Afterword

On Happiness

Happiness, madame, happiness.

—Charles de Gaulle1

Tolstoy was right: All happy families are alike, and that is true whether the families are rich, poor, or middle class. The characteristics that tend to lead to happiness are simply not wealth dependent. Indeed, science is telling us (we already knew this) that human beings have a genetic predisposition toward being happy or unhappy. We all know people who seem to have every reason to be happy, but who in fact are chronically morose and unpleasant to be around. On the other hand, we all know people who face a mountain of miseries but who are always cheerful and upbeat.

Thus, nothing in this book is intended to suggest that merely being wealthy will inevitably lead to happiness. It won't, any more than merely being poor or merely being middle class will inevitably lead to happiness. Happiness, to the extent that it goes beyond genetically wired predispositions, is almost always earned. We earn it by being productive, by overcoming obstacles that challenge us (but that aren't so daunting that they are impossible to conquer), by living in and helping to create a close and loving family environment, by making and keeping friends and acquaintances. None of this happens without effort, and hence the challenge of being happy is at its essence the same for all socioeconomic levels.
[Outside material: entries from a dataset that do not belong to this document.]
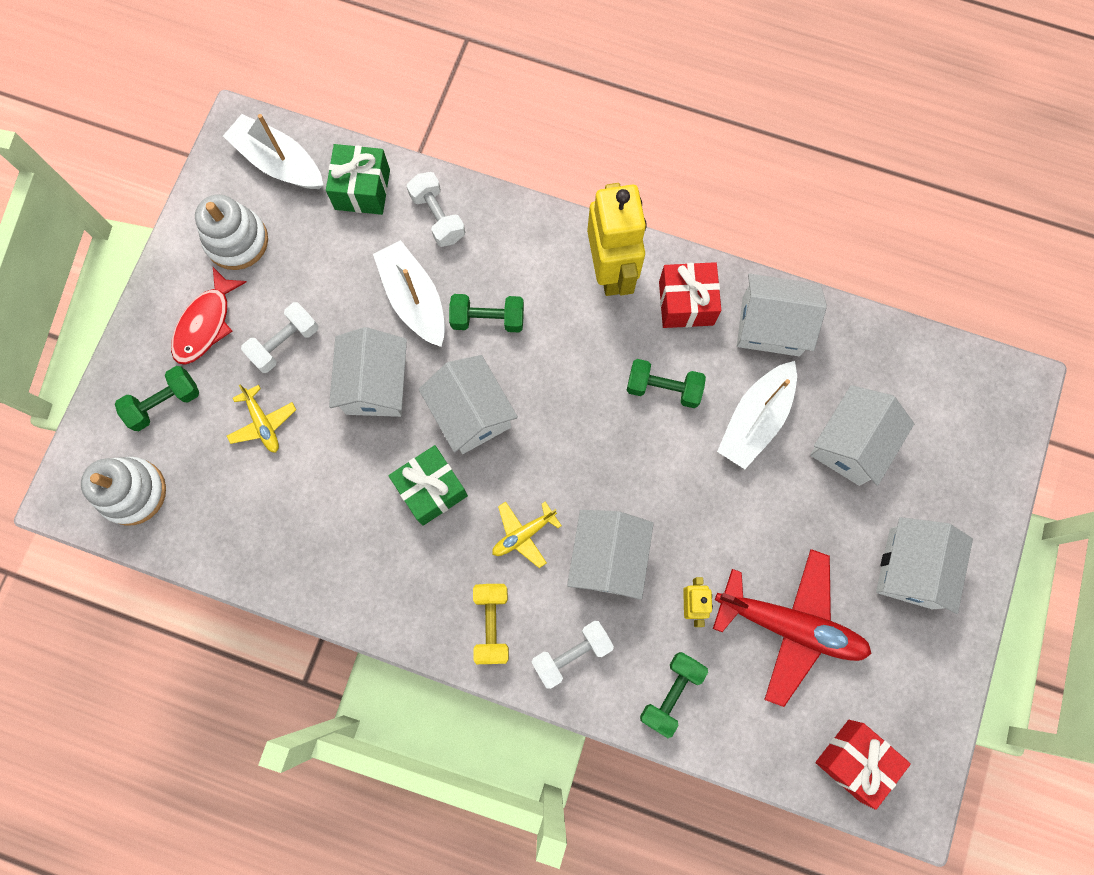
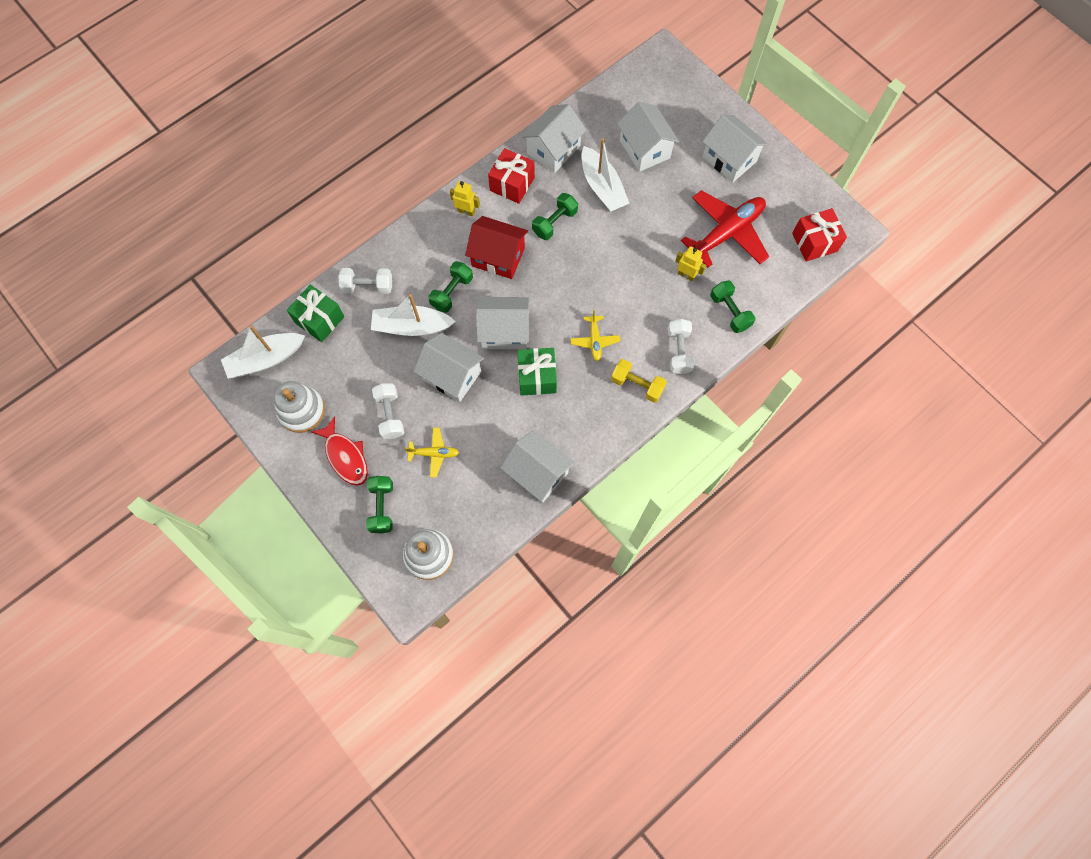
camera: 60 degrees left, 5 degrees down
white house [567,510,654,600] -> white house moved to [500,430,574,503]
yellow robot [587,183,647,296] -> yellow robot [450,181,480,217], size x0.46
none -> red house [465,216,528,279]

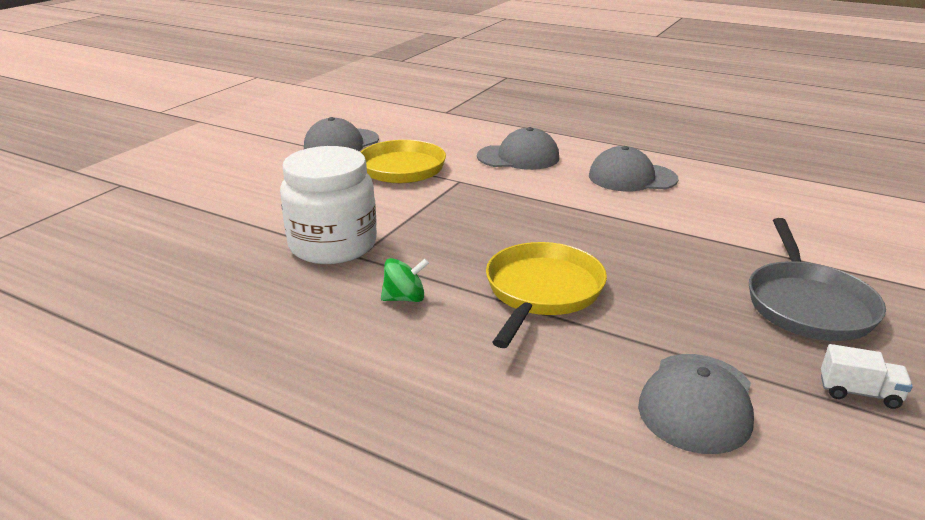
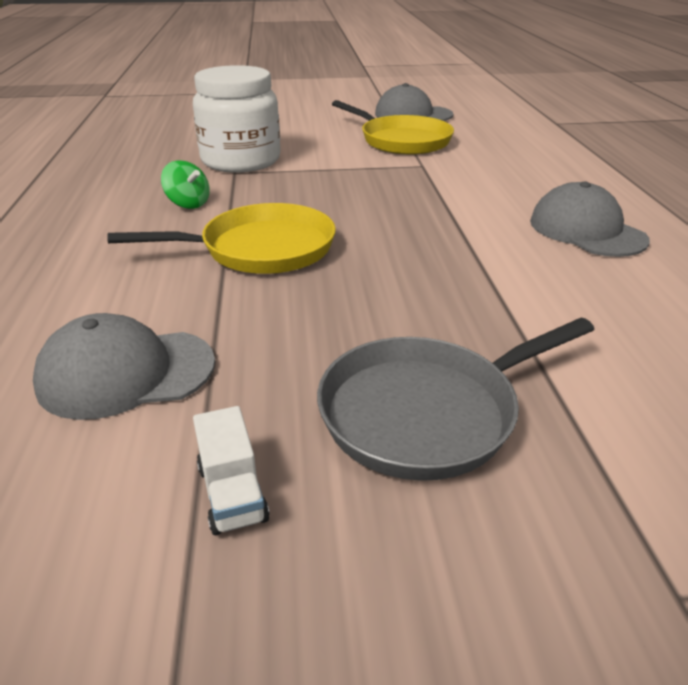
camera: 55 degrees right, 5 degrees up
grey cap [477,127,559,170] -> none

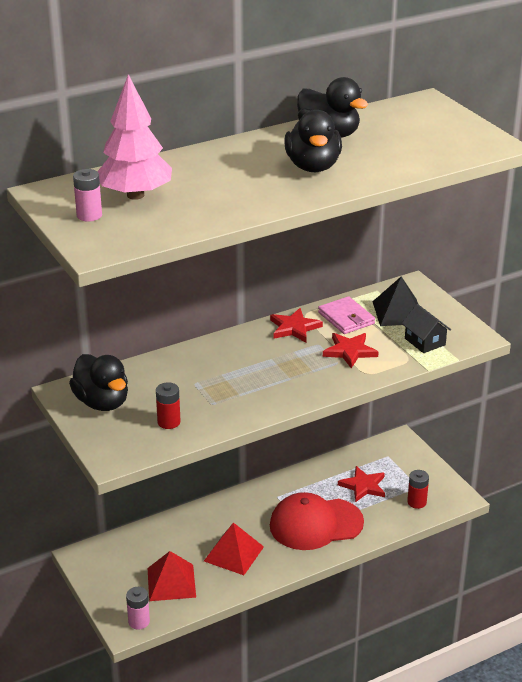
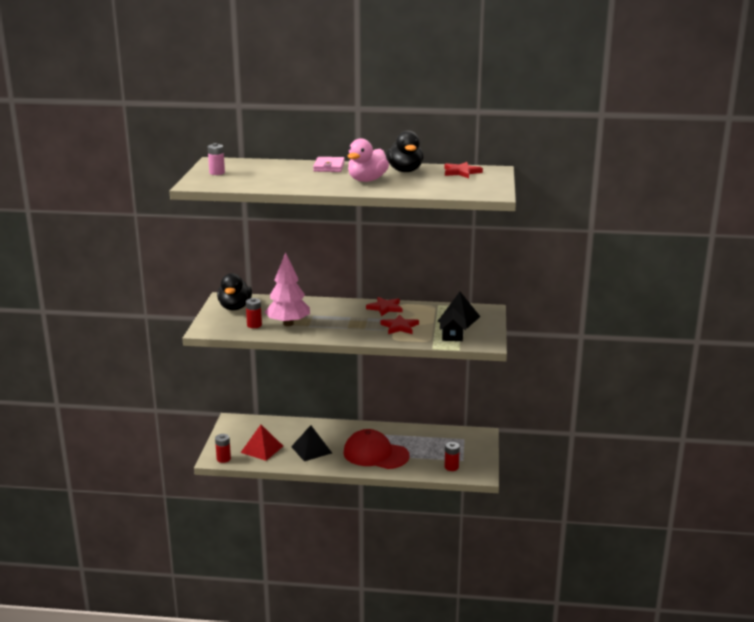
camera: 35 degrees right, 10 degrees down
pink tree [97,74,172,200] -> pink tree moved to [265,252,310,326]
pink battery [126,587,150,630] -> red battery [215,434,231,463]
red pyramid [204,522,264,575] -> black pyramid [291,425,332,461]
black duck [284,110,342,172] -> pink duck [348,139,389,182]
pink wallet [318,296,375,334] -> pink wallet moved to [313,157,345,172]
red star [338,466,385,502] -> red star moved to [444,162,483,178]

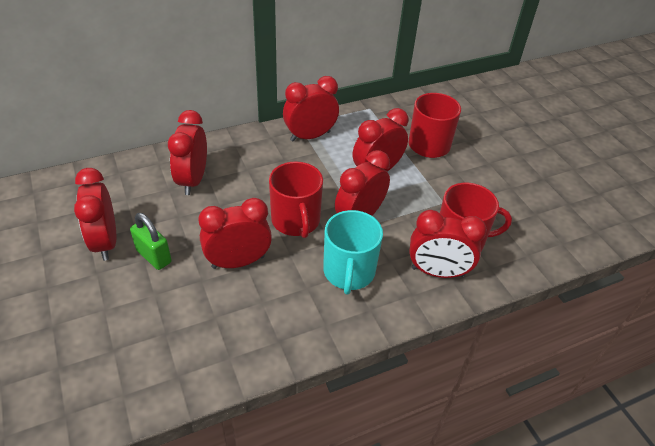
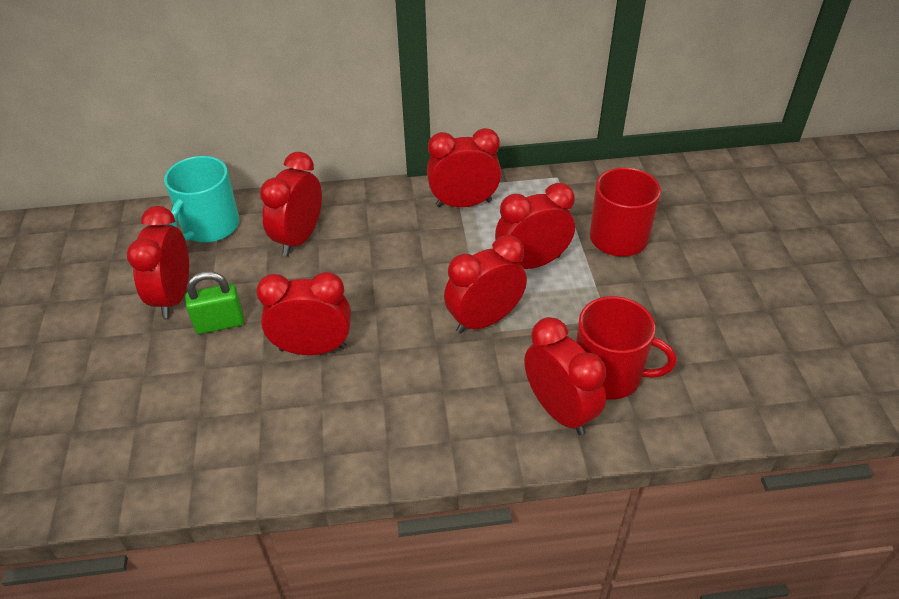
camera: 20 degrees right, 0 degrees up
green padlock [130,213,171,270] -> green padlock turned 75 degrees counterclockwise [185,271,244,334]
red mug [269,161,323,238] -> none
turquoise mug [323,210,383,295] -> turquoise mug moved to [164,156,239,243]
red clock [409,210,487,278] -> red clock turned 150 degrees counterclockwise [524,317,606,435]

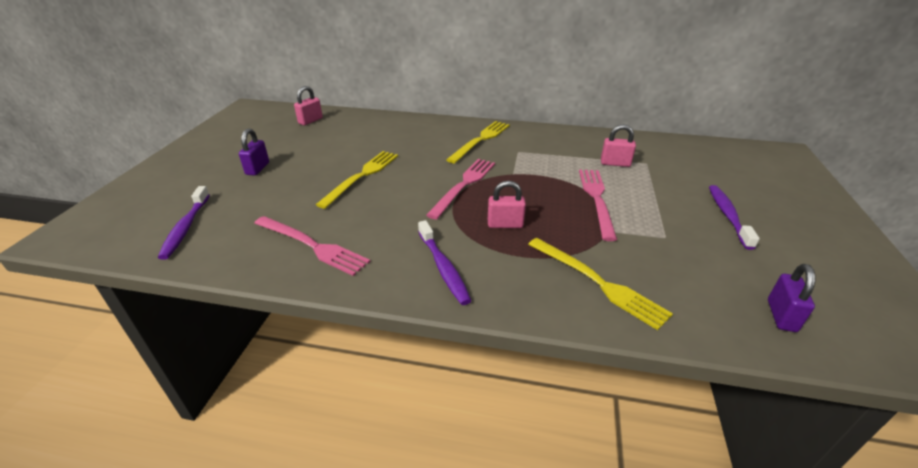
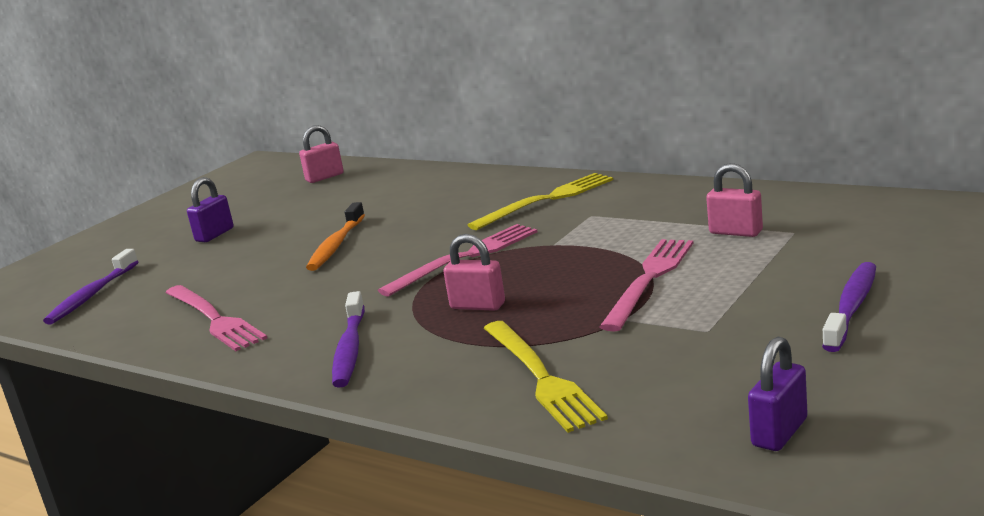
camera: 25 degrees right, 15 degrees down
yellow fork [316,151,398,209] -> orange toothbrush [306,202,365,271]

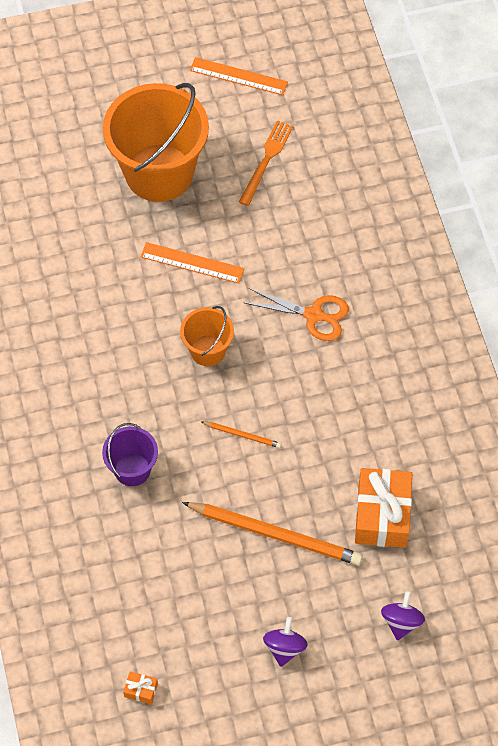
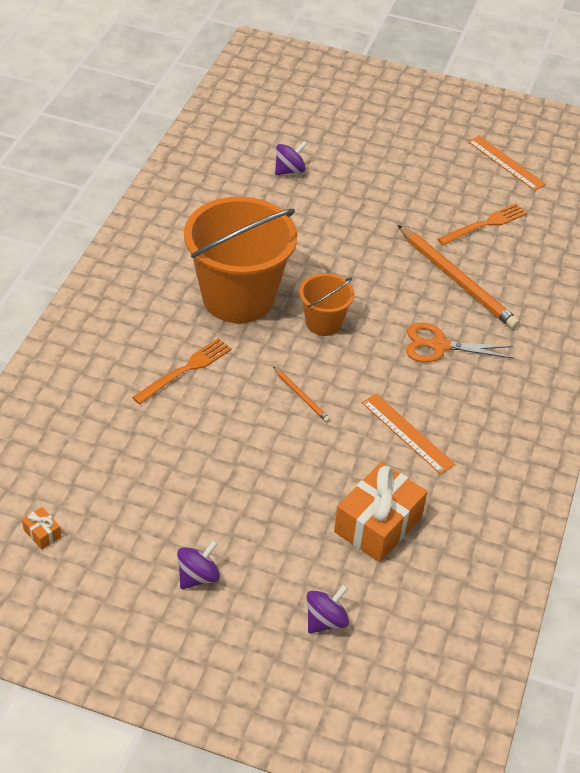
camera: 30 degrees right, 15 degrees down
purple bucket [102,423,158,486] -> orange fork [132,338,232,405]
orange bucket [103,83,209,202] -> orange bucket moved to [184,196,297,323]
orange ruler [141,242,244,284] -> orange ruler moved to [362,394,455,474]
orange pencil [182,502,363,565] -> orange pencil moved to [398,225,520,329]
orange scissors [245,288,349,341] -> orange scissors turned 135 degrees clockwise [406,323,514,363]
none -> purple spinning top [275,141,307,175]

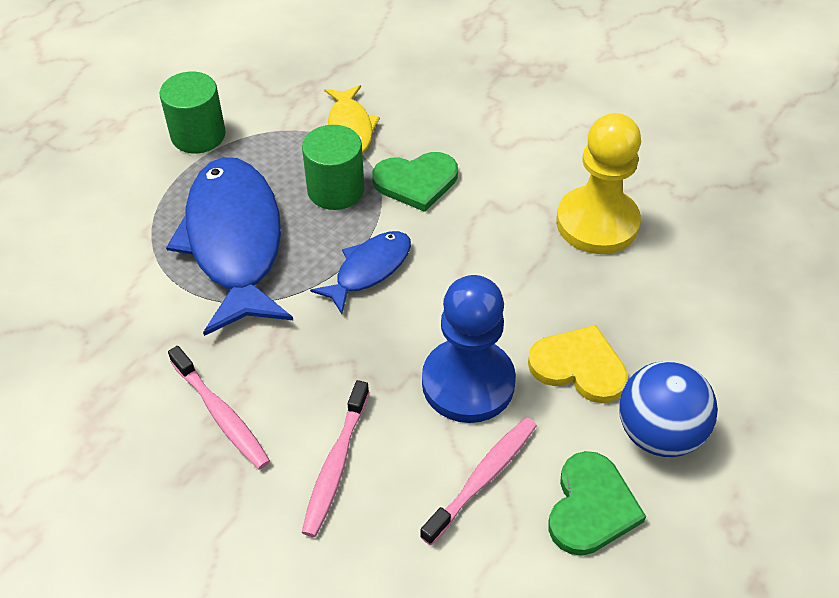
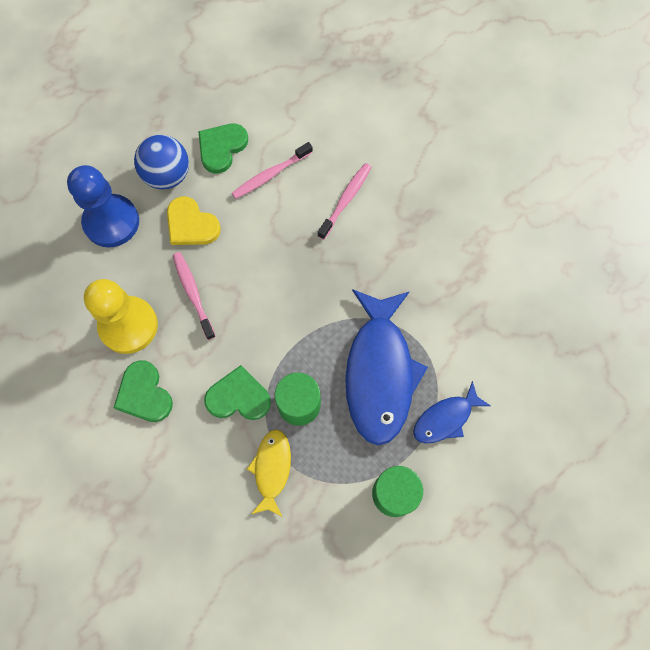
camera: 165 degrees left, 20 degrees up
pink toothbrush [168,346,270,470] -> pink toothbrush moved to [173,252,216,340]
blue fish [310,231,411,314] -> blue fish moved to [413,381,491,444]
blue pawn [422,275,516,423] -> blue pawn moved to [67,165,139,247]
none -> green heart [114,360,173,422]

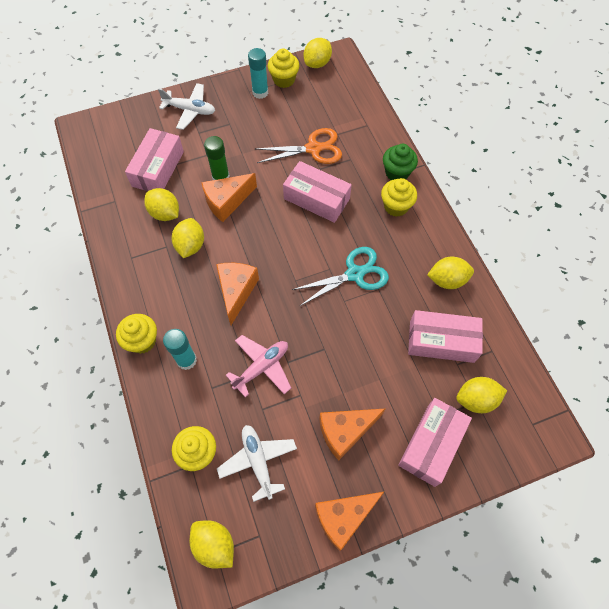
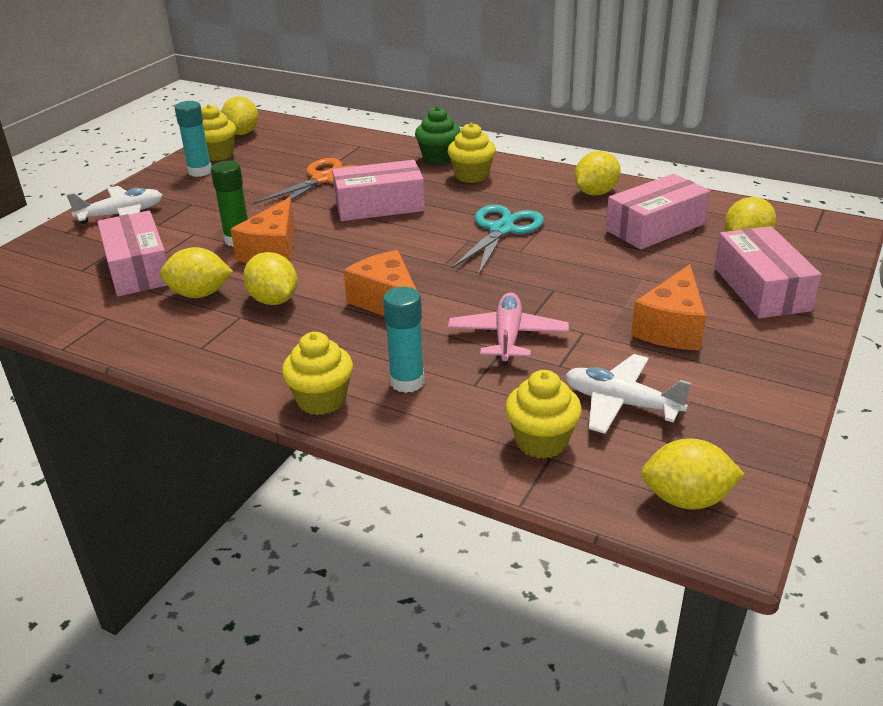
camera: 40 degrees left, 30 degrees down
orange cheese [315,492,384,551] -> none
Of course, the specific form each of the challenges takes can be powerfully affected by our level of material well-being and by the social and cultural circumstances of our lives. A welfare mother, possibly barely more than a child herself, living in an urban ghetto or a bleak rural township with her three children, faces a certain set of challenges to her own happiness and that of her family, and those challenges are different from the challenges faced by a suburban soccer mom. The welfare mother's challenges can be so herculean that they will defeat her, leading to misery for herself and her fragile family. But they are not different in kind from those of the soccer mom. The path to happiness for both women is the path we articulated above—work, family, friends.

And the same is true for wealthy families. For this small but crucial group of Americans, the pathway to happiness is the same as it is for everyone else. And, unsurprisingly, the outcomes are about the same as well. The canard about the rich living lives of opulent emptiness is as bigoted—and hopelessly wrong—as the notion that all inner-city Americans are drugged-up gang members or that all suburban families are conformist boors. Happiness among the rich is about as evenly distributed as it is among just about any other group of Americans.